------ STUDY MATERIAL ------

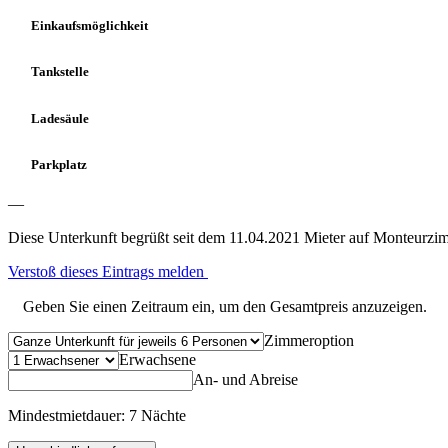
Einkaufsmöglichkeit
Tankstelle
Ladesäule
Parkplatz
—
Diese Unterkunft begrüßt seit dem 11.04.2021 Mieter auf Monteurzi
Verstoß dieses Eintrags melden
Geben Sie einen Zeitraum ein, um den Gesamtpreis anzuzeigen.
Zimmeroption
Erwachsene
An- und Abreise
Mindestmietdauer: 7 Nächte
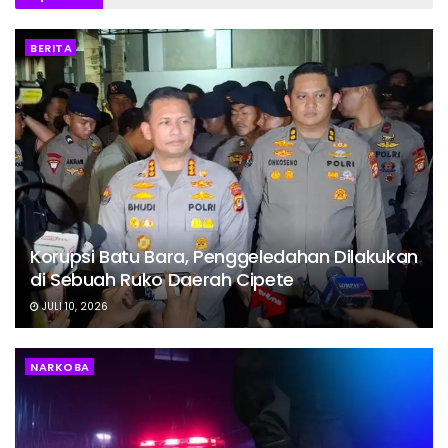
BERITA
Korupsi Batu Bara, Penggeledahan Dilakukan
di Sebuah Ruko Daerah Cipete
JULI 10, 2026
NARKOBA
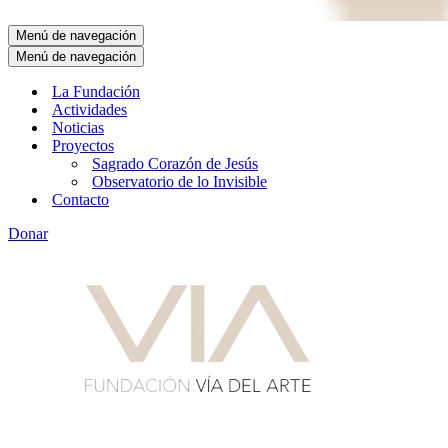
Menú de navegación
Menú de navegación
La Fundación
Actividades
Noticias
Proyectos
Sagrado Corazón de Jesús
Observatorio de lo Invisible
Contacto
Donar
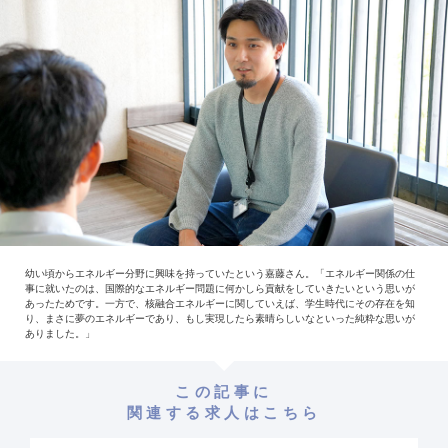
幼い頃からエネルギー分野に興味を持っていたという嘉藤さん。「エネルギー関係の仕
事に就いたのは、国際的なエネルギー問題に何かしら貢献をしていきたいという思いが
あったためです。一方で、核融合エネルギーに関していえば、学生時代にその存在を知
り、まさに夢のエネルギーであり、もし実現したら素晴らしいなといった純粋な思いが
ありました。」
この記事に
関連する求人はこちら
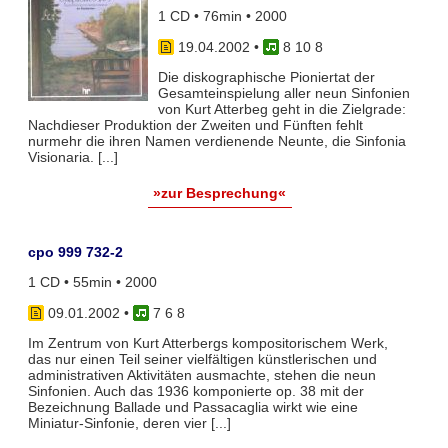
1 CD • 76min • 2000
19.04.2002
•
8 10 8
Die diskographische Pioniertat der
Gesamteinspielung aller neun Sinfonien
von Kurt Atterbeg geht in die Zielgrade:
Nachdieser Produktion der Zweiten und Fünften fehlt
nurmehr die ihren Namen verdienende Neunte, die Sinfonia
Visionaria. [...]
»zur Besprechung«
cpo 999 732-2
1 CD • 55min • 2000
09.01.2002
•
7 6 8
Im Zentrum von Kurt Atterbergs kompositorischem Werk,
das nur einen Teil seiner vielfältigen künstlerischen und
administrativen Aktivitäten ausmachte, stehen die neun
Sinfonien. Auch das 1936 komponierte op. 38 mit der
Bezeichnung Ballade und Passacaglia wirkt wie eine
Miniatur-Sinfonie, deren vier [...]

------

### TASK REQUIREMENTS
The result should be the full set of entries above, restated exactly and without images.

### ANSWER FOR THIS EXERCISE
Einkaufsmöglichkeit
Tankstelle
Ladesäule
Parkplatz
—
Diese Unterkunft begrüßt seit dem 11.04.2021 Mieter auf Monteurzi
Verstoß dieses Eintrags melden
Geben Sie einen Zeitraum ein, um den Gesamtpreis anzuzeigen.
Zimmeroption
Erwachsene
An- und Abreise
Mindestmietdauer: 7 Nächte
BERITA
Korupsi Batu Bara, Penggeledahan Dilakukan
di Sebuah Ruko Daerah Cipete
JULI 10, 2026
NARKOBA
Menú de navegación
Menú de navegación
La Fundación
Actividades
Noticias
Proyectos
Sagrado Corazón de Jesús
Observatorio de lo Invisible
Contacto
Donar
幼い頃からエネルギー分野に興味を持っていたという嘉藤さん。「エネルギー関係の仕
事に就いたのは、国際的なエネルギー問題に何かしら貢献をしていきたいという思いが
あったためです。一方で、核融合エネルギーに関していえば、学生時代にその存在を知
り、まさに夢のエネルギーであり、もし実現したら素晴らしいなといった純粋な思いが
ありました。」
この記事に
関連する求人はこちら
1 CD • 76min • 2000
19.04.2002
•
8 10 8
Die diskographische Pioniertat der
Gesamteinspielung aller neun Sinfonien
von Kurt Atterbeg geht in die Zielgrade:
Nachdieser Produktion der Zweiten und Fünften fehlt
nurmehr die ihren Namen verdienende Neunte, die Sinfonia
Visionaria. [...]
»zur Besprechung«
cpo 999 732-2
1 CD • 55min • 2000
09.01.2002
•
7 6 8
Im Zentrum von Kurt Atterbergs kompositorischem Werk,
das nur einen Teil seiner vielfältigen künstlerischen und
administrativen Aktivitäten ausmachte, stehen die neun
Sinfonien. Auch das 1936 komponierte op. 38 mit der
Bezeichnung Ballade und Passacaglia wirkt wie eine
Miniatur-Sinfonie, deren vier [...]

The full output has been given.